Continue the comment thread about p-values and the replication crisis, picking up right after its final sentence.

>> START PASSAGE PROVIDED

18 thoughts on “Ecologists push for more reliable research

    • However, if p-values are used with a threshold for dichotomous judgments about the ‘presence’ or ‘absence’ of an effect, or about whether an effect is ‘real’ or not, as is typical within the NHST framework, we may easily reach overconfident conclusions in either direction. Such overconfident dichotomous generalizations from single studies often lead to the erroneous perception that replication studies show ‘conflicting’ evidence and that science is in a general replication crisis (Amaral & Neves, 2021; Amrhein et al., 2019a, b).

      It looks like there is some collective “stages of grief” phenomenon going on.

      Please clarify how studies coming to different conclusions are no longer considered “conflicting”.

      And how 50-85% failure to agree on the conclusion is not a crisis. People expect more like 5% disagreement from researchers.

      What would need to happen for you to believe there is a replication crisis?

      • I think the point he’s making is the crisis is one of stupidity of conclusions, not fundamentally conflicting evidence.

        Imagine a world where there are a lot of small effects, and there’s a certain amount of money people get to study them, and the amount of money typically makes the study such that a null hypothesis of 0 effect will have a p value between 0.02 and 0.08…

        Every second study will say “effect is real” or “effect doesn’t exist”… In reality they are all consistent with “effect is small” and noone has the brains to overcome the decades of indoctrination in logically fallacious reasoning that NHST has instituted in their brains.

        Its a little worse than this of course because there are all the other issues, like varied experimental design and measurement issues and etc etc but even in an ideal case, the basic effect of noisy evaluations because NHST SUCKS is there… Even when there’s no underlying conflict in the experimental data.

        • I definitely agree NHST automatically generates conflicting results, but this reframing of the issue seems (amazingly) set to make things even worse.

          Instead of a “replication crisis”, now it is an “inconclusivity crisis”. Ie, we have learned little if anything from all these studies. But if we give the same researchers even more money, then sample sizes will be big enough to actually draw conclusions.

>> END PASSAGE PROVIDED
>> START INFORMATION GIVEN

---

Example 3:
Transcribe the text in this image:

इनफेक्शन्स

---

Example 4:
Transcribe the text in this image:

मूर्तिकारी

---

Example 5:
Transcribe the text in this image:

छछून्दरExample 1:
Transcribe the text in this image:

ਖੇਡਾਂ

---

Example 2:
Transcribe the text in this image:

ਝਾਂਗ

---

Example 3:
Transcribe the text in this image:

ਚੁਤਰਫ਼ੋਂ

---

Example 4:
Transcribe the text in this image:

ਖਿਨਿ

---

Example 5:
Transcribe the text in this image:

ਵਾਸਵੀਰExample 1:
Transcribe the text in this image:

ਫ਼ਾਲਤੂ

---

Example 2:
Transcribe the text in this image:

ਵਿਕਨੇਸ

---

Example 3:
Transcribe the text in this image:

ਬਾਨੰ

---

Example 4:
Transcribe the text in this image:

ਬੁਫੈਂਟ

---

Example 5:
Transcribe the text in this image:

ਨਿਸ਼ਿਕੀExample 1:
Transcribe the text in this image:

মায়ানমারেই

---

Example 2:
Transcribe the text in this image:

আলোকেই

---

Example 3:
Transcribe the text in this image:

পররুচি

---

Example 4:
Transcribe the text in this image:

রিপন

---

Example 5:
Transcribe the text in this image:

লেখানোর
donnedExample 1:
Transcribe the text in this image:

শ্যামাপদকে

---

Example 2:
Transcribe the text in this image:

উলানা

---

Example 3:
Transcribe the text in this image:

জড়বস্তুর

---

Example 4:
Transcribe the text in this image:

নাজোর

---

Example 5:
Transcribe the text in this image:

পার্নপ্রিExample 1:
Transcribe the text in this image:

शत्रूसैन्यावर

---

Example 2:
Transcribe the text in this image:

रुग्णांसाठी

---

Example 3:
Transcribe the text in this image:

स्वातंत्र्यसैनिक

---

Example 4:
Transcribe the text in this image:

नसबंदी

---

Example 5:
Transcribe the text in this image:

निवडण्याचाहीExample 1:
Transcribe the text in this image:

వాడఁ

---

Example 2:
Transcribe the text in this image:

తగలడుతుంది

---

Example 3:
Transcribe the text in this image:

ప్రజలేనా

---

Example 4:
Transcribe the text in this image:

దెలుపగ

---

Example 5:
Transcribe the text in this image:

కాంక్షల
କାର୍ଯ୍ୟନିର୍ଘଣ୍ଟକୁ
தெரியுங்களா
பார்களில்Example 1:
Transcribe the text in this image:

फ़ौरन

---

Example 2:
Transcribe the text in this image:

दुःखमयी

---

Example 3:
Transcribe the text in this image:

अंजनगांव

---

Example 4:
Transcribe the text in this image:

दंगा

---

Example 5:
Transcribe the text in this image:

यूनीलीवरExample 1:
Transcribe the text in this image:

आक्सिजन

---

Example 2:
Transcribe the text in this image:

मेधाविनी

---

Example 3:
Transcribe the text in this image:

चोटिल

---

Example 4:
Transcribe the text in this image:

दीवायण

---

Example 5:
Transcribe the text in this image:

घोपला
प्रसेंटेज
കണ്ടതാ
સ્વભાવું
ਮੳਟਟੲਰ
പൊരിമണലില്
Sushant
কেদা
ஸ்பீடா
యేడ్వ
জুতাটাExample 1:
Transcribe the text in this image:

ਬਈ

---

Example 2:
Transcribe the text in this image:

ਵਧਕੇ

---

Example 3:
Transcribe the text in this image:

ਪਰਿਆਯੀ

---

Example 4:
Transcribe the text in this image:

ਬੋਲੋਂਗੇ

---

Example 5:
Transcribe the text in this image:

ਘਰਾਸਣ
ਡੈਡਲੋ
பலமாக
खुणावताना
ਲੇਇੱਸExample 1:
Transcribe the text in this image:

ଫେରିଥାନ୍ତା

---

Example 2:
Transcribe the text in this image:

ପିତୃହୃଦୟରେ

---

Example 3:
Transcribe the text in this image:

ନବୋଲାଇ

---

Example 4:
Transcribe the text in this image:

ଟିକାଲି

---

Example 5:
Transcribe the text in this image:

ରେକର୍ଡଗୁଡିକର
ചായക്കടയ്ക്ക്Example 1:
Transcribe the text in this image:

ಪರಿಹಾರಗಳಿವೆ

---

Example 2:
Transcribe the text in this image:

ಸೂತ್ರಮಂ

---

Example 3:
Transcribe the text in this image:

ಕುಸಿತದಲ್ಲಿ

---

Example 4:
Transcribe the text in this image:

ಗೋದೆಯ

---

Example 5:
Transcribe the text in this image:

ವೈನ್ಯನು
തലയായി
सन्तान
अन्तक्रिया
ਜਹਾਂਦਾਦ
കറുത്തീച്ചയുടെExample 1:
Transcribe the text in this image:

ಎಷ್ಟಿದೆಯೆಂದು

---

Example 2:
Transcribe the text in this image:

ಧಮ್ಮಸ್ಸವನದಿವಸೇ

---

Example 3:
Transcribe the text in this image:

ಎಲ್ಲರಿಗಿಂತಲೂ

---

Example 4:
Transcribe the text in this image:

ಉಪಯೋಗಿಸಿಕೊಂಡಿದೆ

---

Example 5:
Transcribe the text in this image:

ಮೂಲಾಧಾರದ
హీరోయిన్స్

>> END INFORMATION GIVEN

# EXERCISE RESPONSE:
          That is false though, these compare A vs B studies are designed for NHST. Once you drop the NHST you would never design such studies to begin with. Instead you would observe how phenomena evolve over time in various circumstances then come up with reasons the curves look how they do.

          And this reframing is wrong anyway because the replication projects also report systematic inflation of effect sizes. At what point does the evidence become “fundamentally conflicting”?

  1. I was discussing the replication crisis with a colleague in natural language processing, who told me that there is no replication crisis in machine learning because nobody believes anything until it’s been replicated in multiple places. So how about calling it a “publication crisis,” in which unreproducible results published in “prestigious” venues form the basis for hiring, tenure, promotion, and grants. Much of the rest of the signal feels like bias from the over-the-top reference letter writers (see the next blog post!), which say more about the letter writer than the candidate. I only read reference letters to see if there are red flags about a person’s behavior or if they’re from someone I trust not to lead me astray (which is, of course, yet another form of hiring bias).

    • Bob:

      Sure—but it’s not just hiring, tenure, promotion, and grants. The problem is not just within academia; it leaks into the outside world. Consider that Brian “Pizzagate” Wansink had a position within the U.S. government to promote his ideas, as did Cass “Stasi” Sunstein, who promoted Wansink’s work along with other similar work. Yes, they’re part of a cozy club of law school professors, business school professors, etc.—but these sorts of people have lots of influence in government, business, and the news media.

      And machine learning has some replicability issues outside of academia too. If “nobody believes anything until it’s been replicated in multiple places,” then what does it mean when a high-profile Google engineer makes public claims that he won’t back up with public code or evidence of replication?

    • Bob:

      I would rather call it a “communication crisis” than a “publication crisis”, because, as Andrew wrote, it is not only about scientific publications (although I agree that our paper-culture may be the main culprit).

      Of course, science has always had replicability issues; if most claimed scientific discoveries had been replicable, we would probably have solved most energy and health problems in the Middle Ages.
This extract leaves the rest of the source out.